E che tale sia il destino giudiziario del blocco stipendiale, è confermato proprio dall’ultima affermazione della Corte che, intrinsecamente convinta dell’iniquità sostanziale se non giuridica della dichiarata costituzionalità delle norme impugnate, indica nel Legislatore l’unico organismo in grado di cambiare le sorti di questa complessa vicenda giudiziaria. Non và dimenticato, infatti, che, al di là delle articolate motivazioni e del richiamo alle precedenti decisioni, la disparità di trattamento trova la sua legittimazione e fondamento, non in ragioni sostanziali ma “in ratione temporis”, facendo del “capodanno del 2015” la linea di demarcazione fra chi rimane penalizzato permanentemente dal blocco e chi, invece, lo supera e recupera completamente vantando l’unico merito, in situazioni del tutto eguali, di aver lavorato un giorno in più.

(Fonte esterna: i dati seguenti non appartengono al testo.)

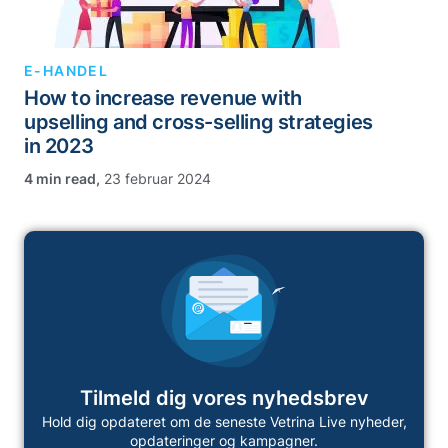
E-HANDEL
How to increase revenue with
upselling and cross-selling strategies
in 2023
,
23 februar 2024
Tilmeld dig vores nyhedsbrev
Hold dig opdateret om de seneste Vetrina Live nyheder,
opdateringer og kampagner.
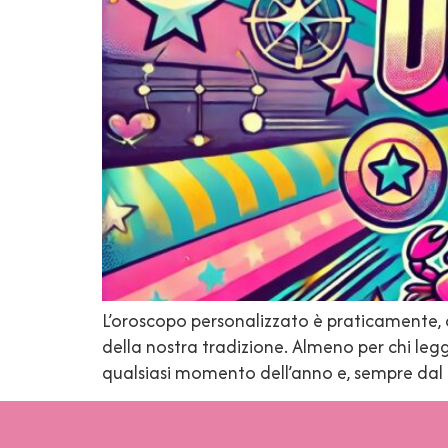
L’oroscopo personalizzato è praticamente, 
della nostra tradizione. Almeno per chi legg
qualsiasi momento dell’anno e, sempre dal p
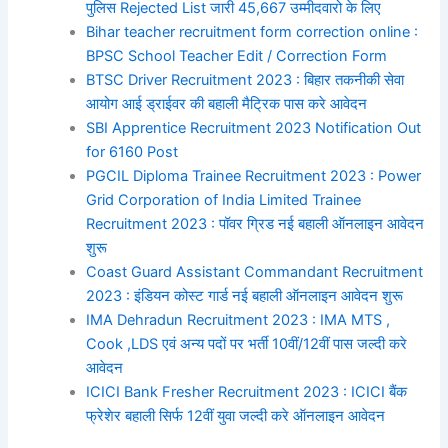
पुलिस Rejected List जारी 45,667 उम्मीदवारो के लिए
Bihar teacher recruitment form correction online :
BPSC School Teacher Edit / Correction Form
BTSC Driver Recruitment 2023 : बिहार तकनीकी सेवा
आयोग आई ड्राईवर की बहाली मैट्रिक पास करे आवेदन
SBI Apprentice Recruitment 2023 Notification Out
for 6160 Post
PGCIL Diploma Trainee Recruitment 2023 : Power
Grid Corporation of India Limited Trainee
Recruitment 2023 : पॉवर ग्रिड नई बहाली ऑनलाइन आवेदन
शुरू
Coast Guard Assistant Commandant Recruitment
2023 : इंडियन कोस्ट गार्ड नई बहाली ऑनलाइन आवेदन शुरू
IMA Dehradun Recruitment 2023 : IMA MTS ,
Cook ,LDS एवं अन्य पदों पर भर्ती 10वीं/12वीं पास जल्दी करे
आवेदन
ICICI Bank Fresher Recruitment 2023 : ICICI बैंक
फ्रेशेर बहाली सिर्फ 12वीं युवा जल्दी करे ऑनलाइन आवेदन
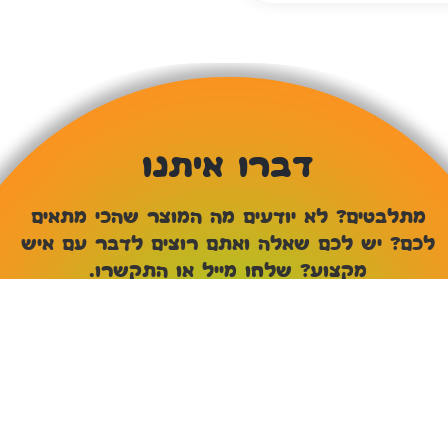
דברו איתנו
מתלבטים? לא יודעים מה המוצר שהכי מתאים
לכם? יש לכם שאלה ואתם רוצים לדבר עם איש
מקצוע? שלחו מייל או התקשרו.
שם
טלפון
אימייל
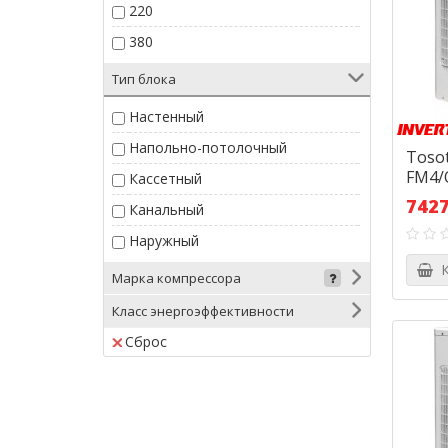
220
380
Тип блока
Настенный
Напольно-потолочный
Toso
FM4/
Кассетный
7427
Канальный
Наружный
К
Марка компрессора
Класс энергоэффективности
Сброс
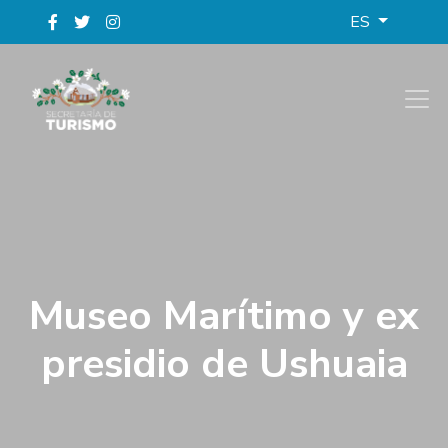
ES
Museo Marítimo y ex
presidio de Ushuaia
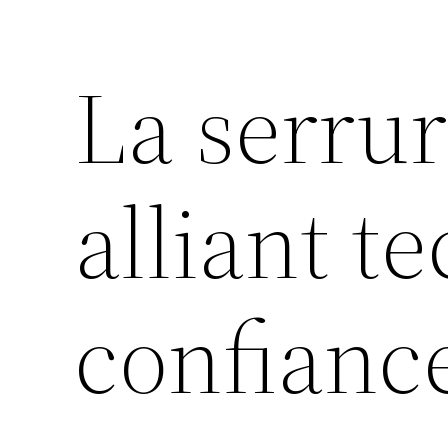
La serrur
alliant t
confianc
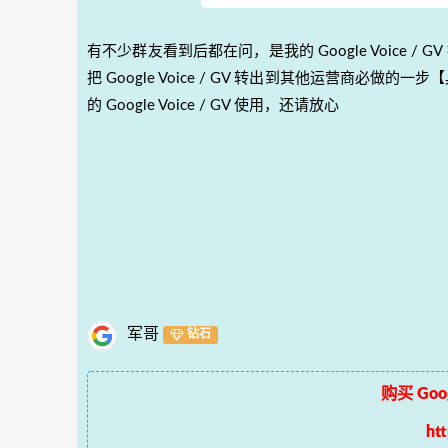
有不少群友看到后都在问，是我的 Google Voice
把 Google Voice / GV 转出到其他运营商必做的一
的 Google Voice / GV 使用，还请放心
军哥
钻石
购买 Goog
ht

Infatti, a chiusura della trattazione in diritto la Corte così conclude: “Spetterebbe comunque al legislatore, nell’esercizio discrezionale delle scelte di politica economica e di compatibilità con l’esigenza di equilibrio della finanza pubblica, prevedere eventualmente quanto richiede il giudice rimettente: la riliquidazione dei trattamenti pensionistici dei pubblici dipendenti, collocati in quiescenza nel quadriennio del blocco degli incrementi stipendiali, e che nello stesso periodo abbiano conseguito una progressione di carriera o un passaggio a un’area superiore”.
E l’utilizzo del condizionale presente “Spetterebbe”, conferisce all’ultimo inciso della Corte il consapevole valore di “una voce nel deserto”.